» **Brief**: All of the entries, apart from their pictures, are to be copied verbatim.

[Stored data]
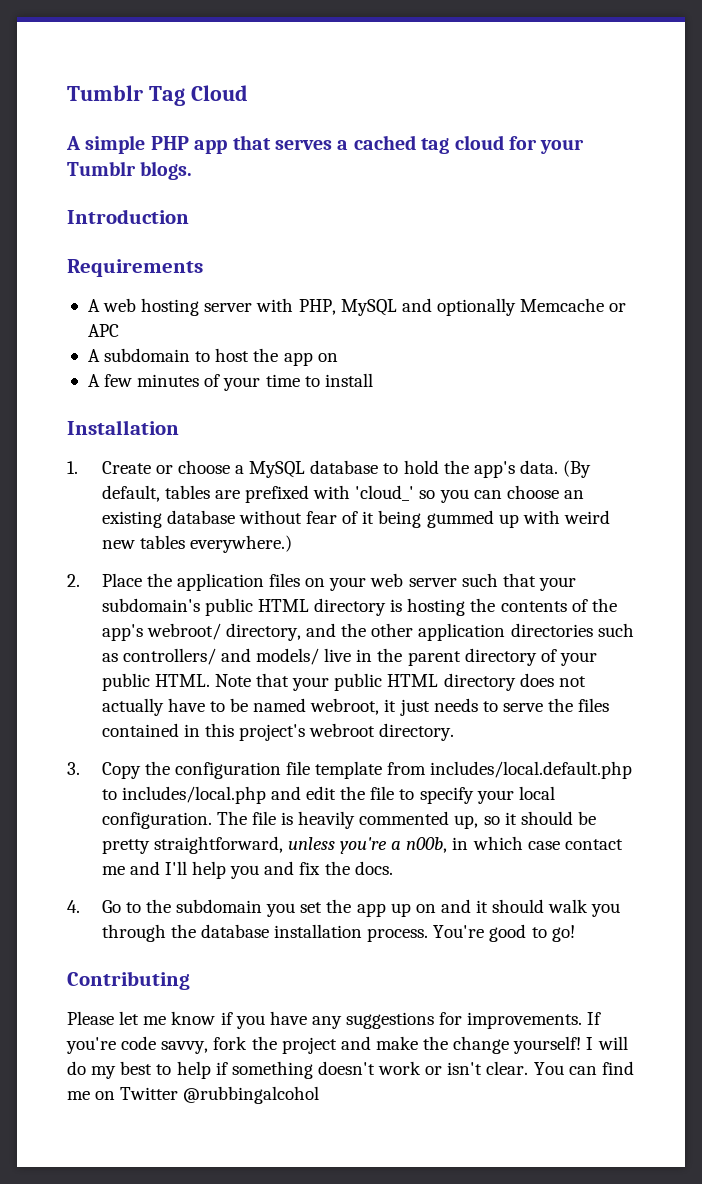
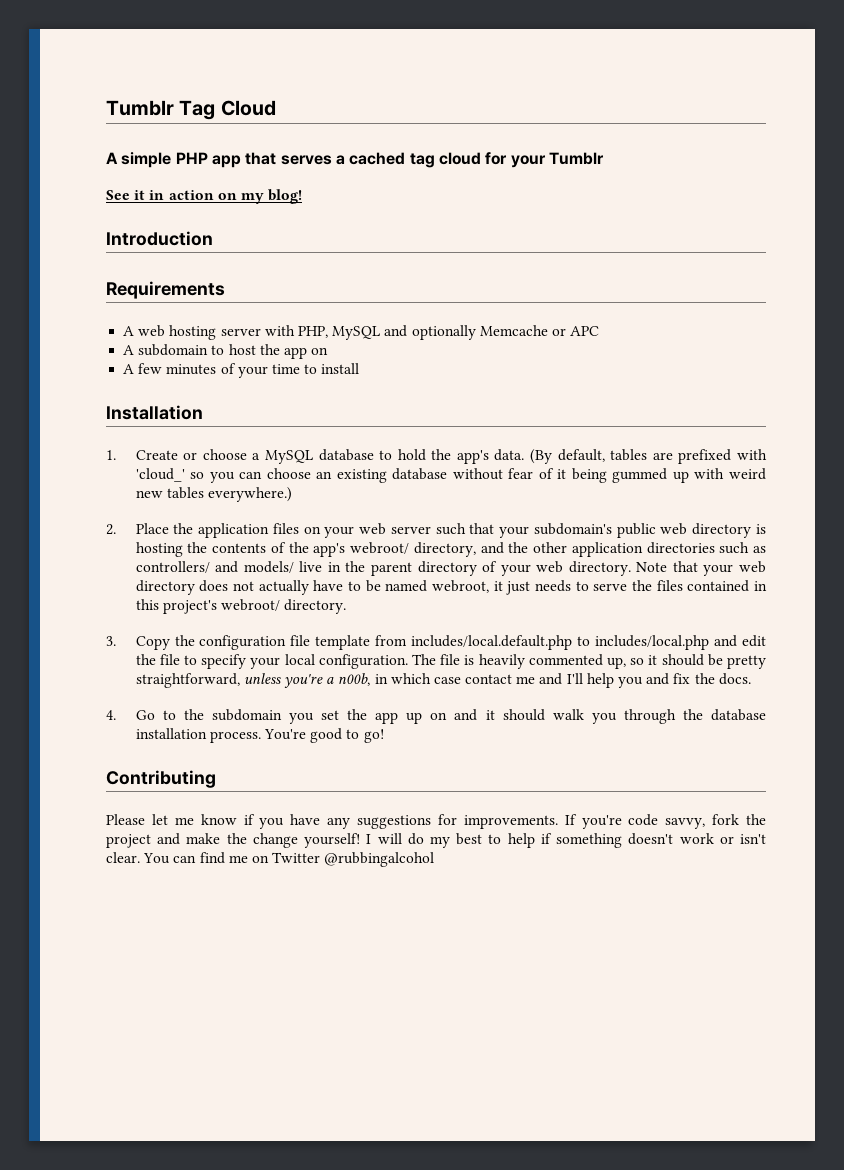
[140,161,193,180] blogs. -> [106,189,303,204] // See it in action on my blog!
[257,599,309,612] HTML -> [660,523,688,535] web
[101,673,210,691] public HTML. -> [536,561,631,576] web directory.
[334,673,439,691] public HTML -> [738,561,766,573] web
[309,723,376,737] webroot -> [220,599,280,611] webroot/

» **Written reply**:
[140,161,193,180] blogs. -> [106,189,303,204] // See it in action on my blog!
[257,599,309,612] HTML -> [660,523,688,535] web
[101,673,210,691] public HTML. -> [536,561,631,576] web directory.
[334,673,439,691] public HTML -> [738,561,766,573] web
[309,723,376,737] webroot -> [220,599,280,611] webroot/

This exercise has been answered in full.